A0390
Title: PKBOIN-12: Integrating pharmacokinetics into Bayesian dose-finding for oncology drug development
Authors: Hao Sun - Bristol Myers Squibb (United States)
Jieqi Tu - University of Illinois Chicago (United States) [presenting]
Abstract: In oncology drug development, early-phase trials are increasingly focused on identifying the optimal biological dose (OBD) rather than the maximum tolerated dose (MTD). This shift is driven by the need to balance efficacy and safety and maximize the risk-benefit trade-off, especially for therapies with non-monotonic dose-response relationships, such as immunotherapies and targeted therapies. These trials often collect multiple pharmacokinetics (PK) outcomes to assess drug exposure, which has shown correlations with toxicity and efficacy outcomes but has not been utilized in the current dose-finding designs for OBD selection.
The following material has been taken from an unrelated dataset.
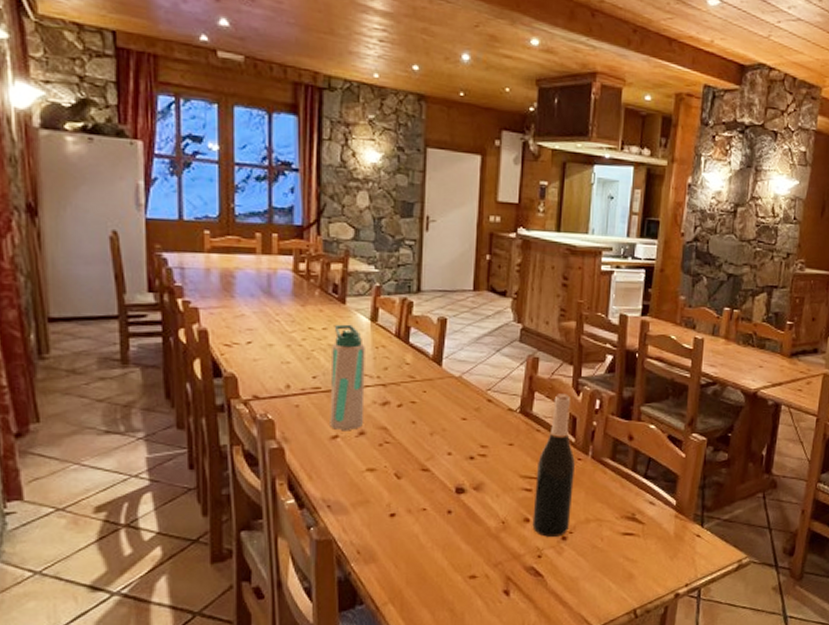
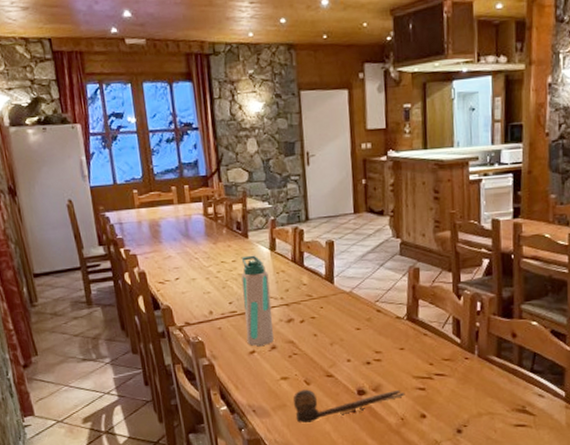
spoon: none [378,484,508,524] -> present [293,389,404,424]
wine bottle: present [532,393,576,537] -> none [427,299,464,431]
Moreover, PK outcomes are usually available sooner than toxicity and efficacy outcomes. To bridge this gap, the innovative model-assisted PKBOIN-12 design is introduced, which enhances BOIN12 by integrating PK information into both the dose-finding algorithm and the final OBD determination process. Simulation results demonstrate that PKBOIN-12 more effectively identifies the OBD and allocates more patients to it than BOIN12. Additionally, PKBOIN-12 reduces the probability of selecting suboptimal doses as the OBD by excluding those with low drug exposure. Comprehensive simulation studies and sensitivity analysis confirm the robustness of both PKBOIN-12 in various scenarios.